Personally, I don’t care if this writers strike never ends. The longer it goes on, the better I like it. We’re already seeing big dividends: the cancellation of this year’s Golden Globes. Instead of the usual parade of vain and vacant actors and their unusual wardrobes, it’ll be a one-hour press conference Sunday night. Now there’s some compelling television: CSPAN with Botox. I won’t be tuning in, but if you do there’s no need to touch that remote: The press conference will be followed by a rerun of American Gladiators.
I like the strike for two reasons. First, it’s useful to occasionally remind Americans that actors don’t think up those wise and witty things they say, that without printed words written by others, they can’t even give each other awards.
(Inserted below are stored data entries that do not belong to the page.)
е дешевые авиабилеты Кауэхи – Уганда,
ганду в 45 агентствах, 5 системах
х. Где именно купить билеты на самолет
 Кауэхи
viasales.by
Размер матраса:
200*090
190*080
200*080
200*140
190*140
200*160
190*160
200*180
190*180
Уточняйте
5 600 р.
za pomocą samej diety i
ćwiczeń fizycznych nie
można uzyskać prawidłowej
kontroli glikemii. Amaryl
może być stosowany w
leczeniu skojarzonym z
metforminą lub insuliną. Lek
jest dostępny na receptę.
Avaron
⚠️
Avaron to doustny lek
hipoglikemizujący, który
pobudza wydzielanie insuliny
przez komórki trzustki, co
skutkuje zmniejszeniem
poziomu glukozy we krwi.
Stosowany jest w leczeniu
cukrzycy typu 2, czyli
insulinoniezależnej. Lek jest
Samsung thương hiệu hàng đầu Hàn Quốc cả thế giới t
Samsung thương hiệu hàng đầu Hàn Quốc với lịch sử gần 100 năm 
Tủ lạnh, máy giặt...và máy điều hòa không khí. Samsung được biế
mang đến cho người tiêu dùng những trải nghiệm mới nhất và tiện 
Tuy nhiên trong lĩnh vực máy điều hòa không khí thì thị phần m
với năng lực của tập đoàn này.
Second, it is proving what many have longed thought true: It really doesn’t matter what’s on TV; people will watch it anyway. A rerun of American Gladiators? The contempt this shows for the viewing public is breathtaking. But hey: It’s better than kicking the writers a bigger share of “new media” money.
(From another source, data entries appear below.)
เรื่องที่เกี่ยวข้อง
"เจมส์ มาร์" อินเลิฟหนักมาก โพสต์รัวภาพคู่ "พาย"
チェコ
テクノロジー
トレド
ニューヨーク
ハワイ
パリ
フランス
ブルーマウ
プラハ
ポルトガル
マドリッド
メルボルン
Not that I’m in total solidarity with the strikers either. I mean, there’s a good chance that some of them were involved with such series as Knight Rider, Reba or Desperate Housewives. And that kind of thing should not be rewarded. Also, keep in mind that these particular writers are not exactly suffering for their craft. They are all comparatively rich; the dispute is whether they should be even richer. Those who drive BMWs wish to drive Maseratis. This is not exactly Norma Rae we’re talking about.
I’d like to see the strike continue through at least February, wrecking the Oscars and perhaps finally achieving some tipping point of public weariness for shows like Dancing With The Stars. or The Bachelor. Probably won’t happen. But a man can dream.